◆ WHAT NEEDS TO BE DONE ◆
Can you reproduce the material below, replacing "Tapis de bain" with "Tapis de douche" everywhere it occurs and leaving everything else unchanged?

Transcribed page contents
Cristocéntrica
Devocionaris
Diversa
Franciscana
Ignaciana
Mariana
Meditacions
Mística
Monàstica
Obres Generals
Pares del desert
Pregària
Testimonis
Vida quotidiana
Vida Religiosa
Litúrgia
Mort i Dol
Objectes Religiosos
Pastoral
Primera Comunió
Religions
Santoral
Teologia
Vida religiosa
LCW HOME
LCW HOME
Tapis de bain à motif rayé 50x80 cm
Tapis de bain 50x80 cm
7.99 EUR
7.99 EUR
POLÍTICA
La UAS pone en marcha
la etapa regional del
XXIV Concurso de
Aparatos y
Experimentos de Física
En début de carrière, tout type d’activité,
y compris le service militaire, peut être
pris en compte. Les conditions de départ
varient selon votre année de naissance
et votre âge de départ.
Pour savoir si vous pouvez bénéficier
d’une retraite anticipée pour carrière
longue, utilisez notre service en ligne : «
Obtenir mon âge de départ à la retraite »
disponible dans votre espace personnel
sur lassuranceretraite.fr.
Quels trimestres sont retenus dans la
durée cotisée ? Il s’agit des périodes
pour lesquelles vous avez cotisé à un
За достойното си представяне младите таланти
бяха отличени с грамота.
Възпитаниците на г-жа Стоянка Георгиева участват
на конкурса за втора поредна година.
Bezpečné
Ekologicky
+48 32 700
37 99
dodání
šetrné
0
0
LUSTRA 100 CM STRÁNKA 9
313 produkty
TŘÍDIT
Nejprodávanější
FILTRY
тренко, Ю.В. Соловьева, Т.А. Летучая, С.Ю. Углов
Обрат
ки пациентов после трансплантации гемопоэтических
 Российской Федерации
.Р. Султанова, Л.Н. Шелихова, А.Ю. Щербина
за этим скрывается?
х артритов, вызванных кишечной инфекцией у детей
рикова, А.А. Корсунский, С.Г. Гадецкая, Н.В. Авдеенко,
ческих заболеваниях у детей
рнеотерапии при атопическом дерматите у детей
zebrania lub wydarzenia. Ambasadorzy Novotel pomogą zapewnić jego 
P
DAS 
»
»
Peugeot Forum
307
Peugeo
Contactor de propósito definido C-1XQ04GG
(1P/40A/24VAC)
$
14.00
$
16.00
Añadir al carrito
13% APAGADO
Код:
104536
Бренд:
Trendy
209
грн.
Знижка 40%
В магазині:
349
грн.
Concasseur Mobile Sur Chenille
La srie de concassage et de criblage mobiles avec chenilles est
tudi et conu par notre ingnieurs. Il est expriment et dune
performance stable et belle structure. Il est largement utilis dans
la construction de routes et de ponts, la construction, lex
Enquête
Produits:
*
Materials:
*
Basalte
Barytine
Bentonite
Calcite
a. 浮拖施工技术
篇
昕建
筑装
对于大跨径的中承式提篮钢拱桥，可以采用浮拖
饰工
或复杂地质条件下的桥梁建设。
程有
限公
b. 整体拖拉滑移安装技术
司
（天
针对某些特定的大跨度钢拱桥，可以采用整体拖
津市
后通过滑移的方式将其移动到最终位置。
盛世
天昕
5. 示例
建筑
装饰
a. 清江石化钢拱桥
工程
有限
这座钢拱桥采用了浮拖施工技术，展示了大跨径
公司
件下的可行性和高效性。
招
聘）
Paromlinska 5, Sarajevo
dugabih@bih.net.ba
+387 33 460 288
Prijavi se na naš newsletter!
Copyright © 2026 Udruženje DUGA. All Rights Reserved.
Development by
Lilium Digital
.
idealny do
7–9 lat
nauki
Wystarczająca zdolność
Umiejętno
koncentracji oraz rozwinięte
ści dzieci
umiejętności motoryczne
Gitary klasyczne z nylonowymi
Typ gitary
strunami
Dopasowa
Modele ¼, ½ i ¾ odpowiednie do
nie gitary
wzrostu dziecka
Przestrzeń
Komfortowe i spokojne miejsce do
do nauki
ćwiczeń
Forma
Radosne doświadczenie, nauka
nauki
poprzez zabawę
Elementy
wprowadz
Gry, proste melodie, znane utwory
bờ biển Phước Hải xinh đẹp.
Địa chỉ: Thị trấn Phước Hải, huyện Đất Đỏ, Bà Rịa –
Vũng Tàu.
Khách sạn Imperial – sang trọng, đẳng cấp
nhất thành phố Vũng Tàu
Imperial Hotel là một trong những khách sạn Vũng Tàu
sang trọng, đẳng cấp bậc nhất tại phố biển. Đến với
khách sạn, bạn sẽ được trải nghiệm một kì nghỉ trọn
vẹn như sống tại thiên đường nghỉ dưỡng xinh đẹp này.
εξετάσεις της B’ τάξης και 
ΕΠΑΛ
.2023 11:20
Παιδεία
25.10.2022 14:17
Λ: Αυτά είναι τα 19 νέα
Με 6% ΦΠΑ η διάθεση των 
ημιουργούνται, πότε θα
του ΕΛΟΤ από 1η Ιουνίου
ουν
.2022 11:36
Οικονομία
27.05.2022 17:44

◆ RESPONSE AREA ◆
Cristocéntrica
Devocionaris
Diversa
Franciscana
Ignaciana
Mariana
Meditacions
Mística
Monàstica
Obres Generals
Pares del desert
Pregària
Testimonis
Vida quotidiana
Vida Religiosa
Litúrgia
Mort i Dol
Objectes Religiosos
Pastoral
Primera Comunió
Religions
Santoral
Teologia
Vida religiosa
LCW HOME
LCW HOME
Tapis de douche à motif rayé 50x80 cm
Tapis de douche 50x80 cm
7.99 EUR
7.99 EUR
POLÍTICA
La UAS pone en marcha
la etapa regional del
XXIV Concurso de
Aparatos y
Experimentos de Física
En début de carrière, tout type d’activité,
y compris le service militaire, peut être
pris en compte. Les conditions de départ
varient selon votre année de naissance
et votre âge de départ.
Pour savoir si vous pouvez bénéficier
d’une retraite anticipée pour carrière
longue, utilisez notre service en ligne : «
Obtenir mon âge de départ à la retraite »
disponible dans votre espace personnel
sur lassuranceretraite.fr.
Quels trimestres sont retenus dans la
durée cotisée ? Il s’agit des périodes
pour lesquelles vous avez cotisé à un
За достойното си представяне младите таланти
бяха отличени с грамота.
Възпитаниците на г-жа Стоянка Георгиева участват
на конкурса за втора поредна година.
Bezpečné
Ekologicky
+48 32 700
37 99
dodání
šetrné
0
0
LUSTRA 100 CM STRÁNKA 9
313 produkty
TŘÍDIT
Nejprodávanější
FILTRY
тренко, Ю.В. Соловьева, Т.А. Летучая, С.Ю. Углов
Обрат
ки пациентов после трансплантации гемопоэтических
 Российской Федерации
.Р. Султанова, Л.Н. Шелихова, А.Ю. Щербина
за этим скрывается?
х артритов, вызванных кишечной инфекцией у детей
рикова, А.А. Корсунский, С.Г. Гадецкая, Н.В. Авдеенко,
ческих заболеваниях у детей
рнеотерапии при атопическом дерматите у детей
zebrania lub wydarzenia. Ambasadorzy Novotel pomogą zapewnić jego 
P
DAS 
»
»
Peugeot Forum
307
Peugeo
Contactor de propósito definido C-1XQ04GG
(1P/40A/24VAC)
$
14.00
$
16.00
Añadir al carrito
13% APAGADO
Код:
104536
Бренд:
Trendy
209
грн.
Знижка 40%
В магазині:
349
грн.
Concasseur Mobile Sur Chenille
La srie de concassage et de criblage mobiles avec chenilles est
tudi et conu par notre ingnieurs. Il est expriment et dune
performance stable et belle structure. Il est largement utilis dans
la construction de routes et de ponts, la construction, lex
Enquête
Produits:
*
Materials:
*
Basalte
Barytine
Bentonite
Calcite
a. 浮拖施工技术
篇
昕建
筑装
对于大跨径的中承式提篮钢拱桥，可以采用浮拖
饰工
或复杂地质条件下的桥梁建设。
程有
限公
b. 整体拖拉滑移安装技术
司
（天
针对某些特定的大跨度钢拱桥，可以采用整体拖
津市
后通过滑移的方式将其移动到最终位置。
盛世
天昕
5. 示例
建筑
装饰
a. 清江石化钢拱桥
工程
有限
这座钢拱桥采用了浮拖施工技术，展示了大跨径
公司
件下的可行性和高效性。
招
聘）
Paromlinska 5, Sarajevo
dugabih@bih.net.ba
+387 33 460 288
Prijavi se na naš newsletter!
Copyright © 2026 Udruženje DUGA. All Rights Reserved.
Development by
Lilium Digital
.
idealny do
7–9 lat
nauki
Wystarczająca zdolność
Umiejętno
koncentracji oraz rozwinięte
ści dzieci
umiejętności motoryczne
Gitary klasyczne z nylonowymi
Typ gitary
strunami
Dopasowa
Modele ¼, ½ i ¾ odpowiednie do
nie gitary
wzrostu dziecka
Przestrzeń
Komfortowe i spokojne miejsce do
do nauki
ćwiczeń
Forma
Radosne doświadczenie, nauka
nauki
poprzez zabawę
Elementy
wprowadz
Gry, proste melodie, znane utwory
bờ biển Phước Hải xinh đẹp.
Địa chỉ: Thị trấn Phước Hải, huyện Đất Đỏ, Bà Rịa –
Vũng Tàu.
Khách sạn Imperial – sang trọng, đẳng cấp
nhất thành phố Vũng Tàu
Imperial Hotel là một trong những khách sạn Vũng Tàu
sang trọng, đẳng cấp bậc nhất tại phố biển. Đến với
khách sạn, bạn sẽ được trải nghiệm một kì nghỉ trọn
vẹn như sống tại thiên đường nghỉ dưỡng xinh đẹp này.
εξετάσεις της B’ τάξης και 
ΕΠΑΛ
.2023 11:20
Παιδεία
25.10.2022 14:17
Λ: Αυτά είναι τα 19 νέα
Με 6% ΦΠΑ η διάθεση των 
ημιουργούνται, πότε θα
του ΕΛΟΤ από 1η Ιουνίου
ουν
.2022 11:36
Οικονομία
27.05.2022 17:44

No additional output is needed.